Cameroonians decide Sunday.

As campaigns end midnight Saturday, citizens to vote candidate of their choice Sunday

The anxiety of the last few years over Cameroon’s future for the next seven years will be decided on Sunday, October 12. A college of a little over eight million potential voters will decide who from among the ten candidates running for the election, should be the country’s next Head of State.



Though the Constitutional Council had declared twelve qualified to run for Sunday’s poll, in the course of two weeks of campaigning, the number of candidates has dropped to ten. 

This follows an alliance that saw Barrister Akere Muna, candidate of the UNIVERS party, and Ateki Seta Caxton of the Liberal Alliance Party, PAL, drop out of the race in support of Bello Bouba Maigari of the National Union for Democracy and Progress, UNDP.
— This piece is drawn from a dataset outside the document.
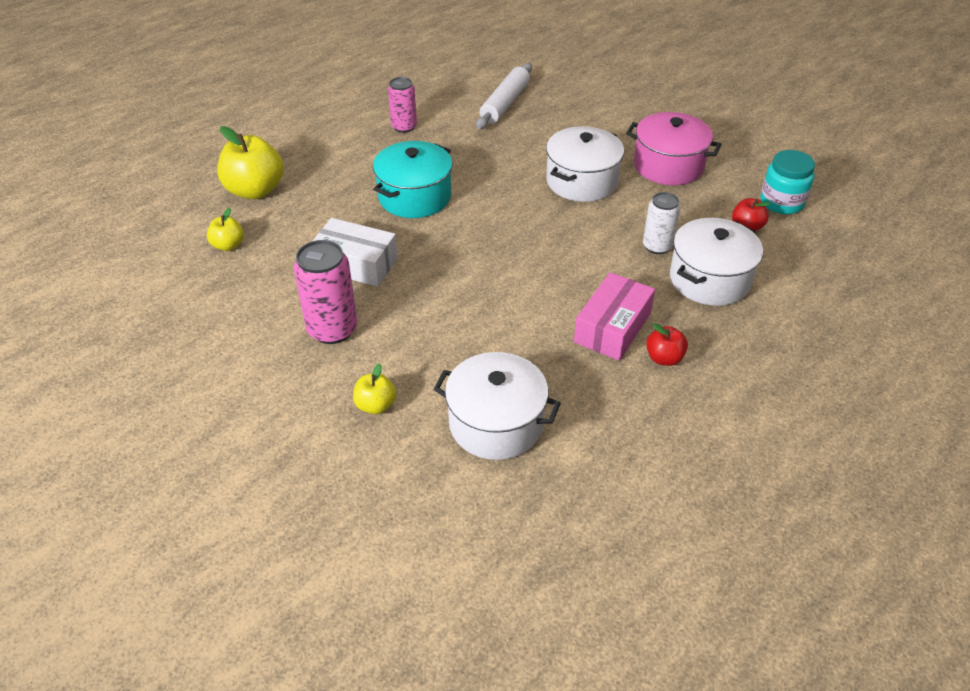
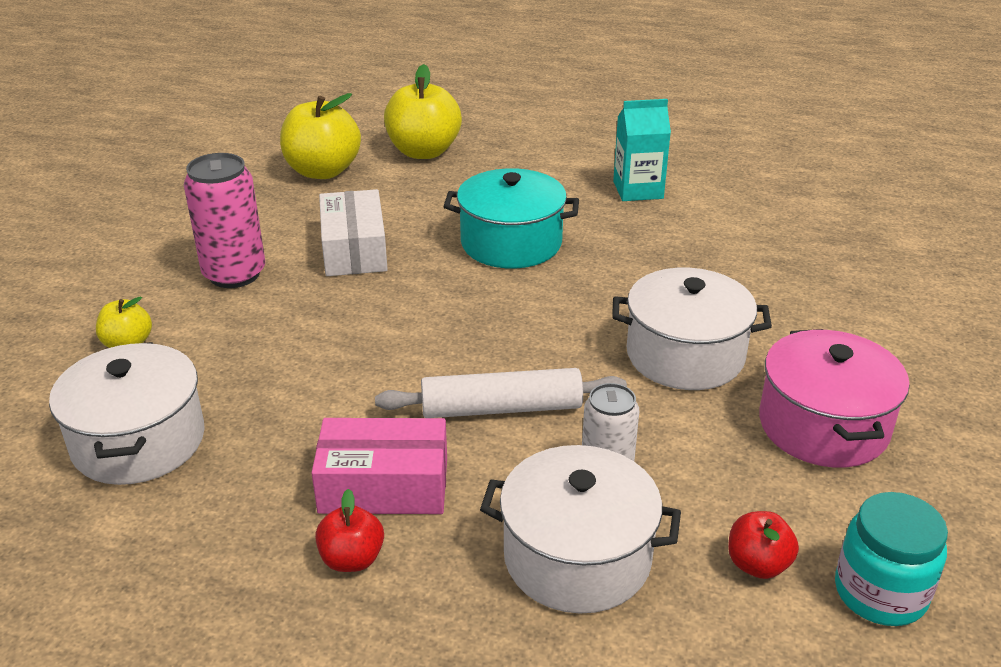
camera: 60 degrees right, 10 degrees down
yellow apple [207,208,244,251] -> yellow apple [280,93,361,179], size x1.91
pink can [388,77,417,133] -> turquoise carton [613,99,671,201]
white rolling pin [476,63,532,129] -> white rolling pin moved to [375,368,627,418]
The Akere and Ateki support for Bello has failed to fire up popular support for the UNDP candidate. Going to the poll on Sunday, the turn of things on the campaign trail point to the election being a two-horse race. 

Incumbent Head of State, Paul Biya, of the CPDM party, and Issa Tchiroma Bakary of the FSNC, are the two candidates projected to get the highest number of votes.
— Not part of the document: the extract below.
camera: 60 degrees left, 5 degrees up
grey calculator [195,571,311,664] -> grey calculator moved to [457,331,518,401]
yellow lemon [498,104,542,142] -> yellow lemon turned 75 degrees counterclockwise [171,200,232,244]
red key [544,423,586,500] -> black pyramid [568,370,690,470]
Tchiroma has been the candidate of surprises, electrifying the national triangle with campaign rallies that have attracted thousands. How that translates to results will be known after Sunday, when voters must have made their choice.
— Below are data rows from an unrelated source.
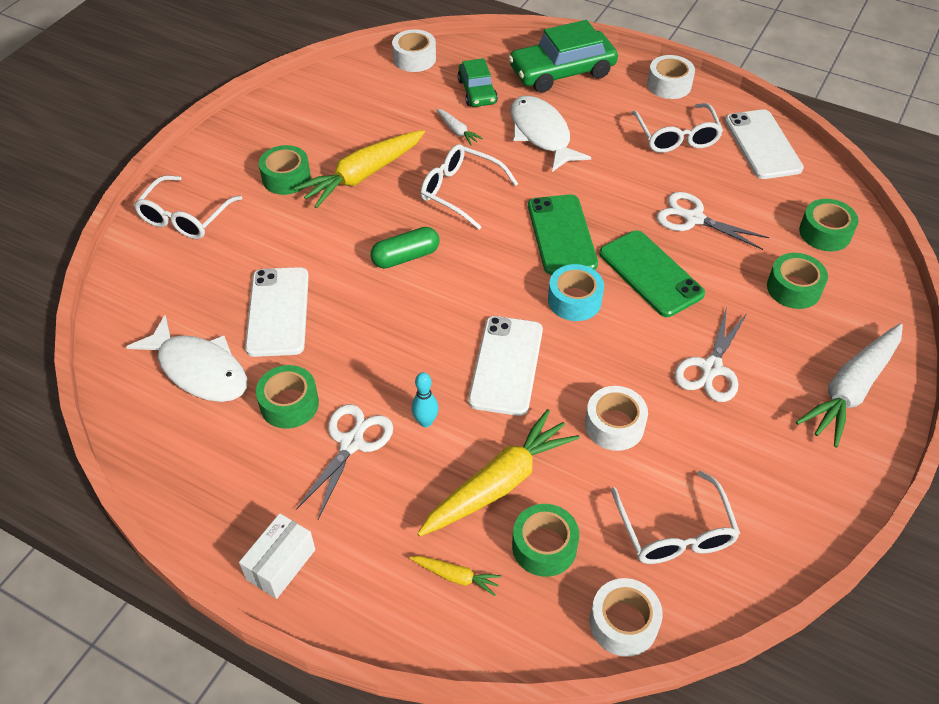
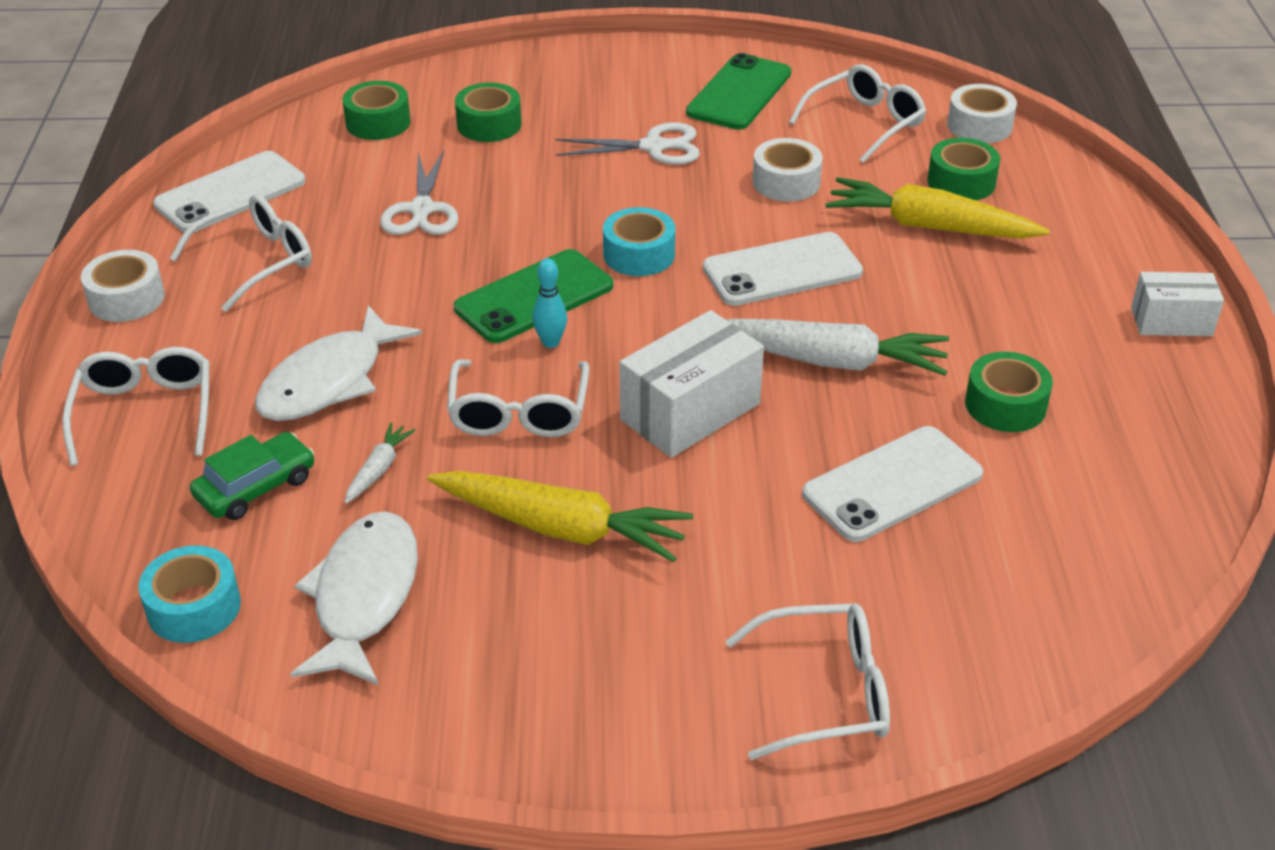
camera: 120 degrees left, 10 degrees down
white fish [126,315,247,402] -> white fish moved to [290,511,418,686]
green tape [259,145,311,195] -> none
white scissors [296,404,393,519] -> none
green capsule [370,227,440,269] -> white box [619,310,764,458]
white tape [392,29,436,72] -> turquoise tape [138,545,241,643]
yellow carrot [410,556,502,596] -> none
turquoise bowling pin [412,372,438,427] -> turquoise bowling pin moved to [532,258,567,348]
green car [508,20,618,93] -> white glasses [62,347,210,466]
green phone [599,230,705,317] -> green phone moved to [686,53,791,130]
white carrot [796,323,903,447] -> white carrot moved to [727,319,949,376]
The FSNC presidential candidate has throughout the campaign been sized up as the person who filled the opposition void created by the absence of Prof Maurice Kamto of MRC. 

Kamto, who came second in the 2018 presidential poll, scoring close to 15 percent of votes cast, was barred from the race by the Constitutional Council. 

For those betting for change, Tchiroma is the candidate whose message has touched them. 

As forceful as Tchiroma has been on the campaign trail, Biya’s CPDM, which enjoys an intimidating national presence, is banking on its huge grassroots support to renew the mandate of incumbent Paul Biya.

 

Unusual year for voters in Grand North…

Unlike in previous presidential polls, the clean sweep the CPDM has enjoyed, that easily gave Bya victory, is under threat this year. Two sons of the three Northern Regions, Issa Tchiroma and Bello Bouba, running for the nation’s top job, means votes will be split.

Analysts are saying as citizens vote on Sunday, the three candidates to share the spoils most in the Adamawa, North and Far North Regions will be President Biya, Issa Tchiroma, and Bello Bouba. It will also be the first time in recent years that the Far North Region is not having the highest number of potential voters.

Thus, candidates will also be counting on the Centre Region, which has over 1.4 million potential voters, to ease their hope for victory. Thus, what happens in Yaounde and Douala in terms of the people’s choice will also greatly influence the outcome of Sunday’s poll.

 

Signs of voter enthusiasm

Unlike in recent years when voter apathy has remained a headache, the election of Sunday is already enjoying huge enthusiasm among potential voters. 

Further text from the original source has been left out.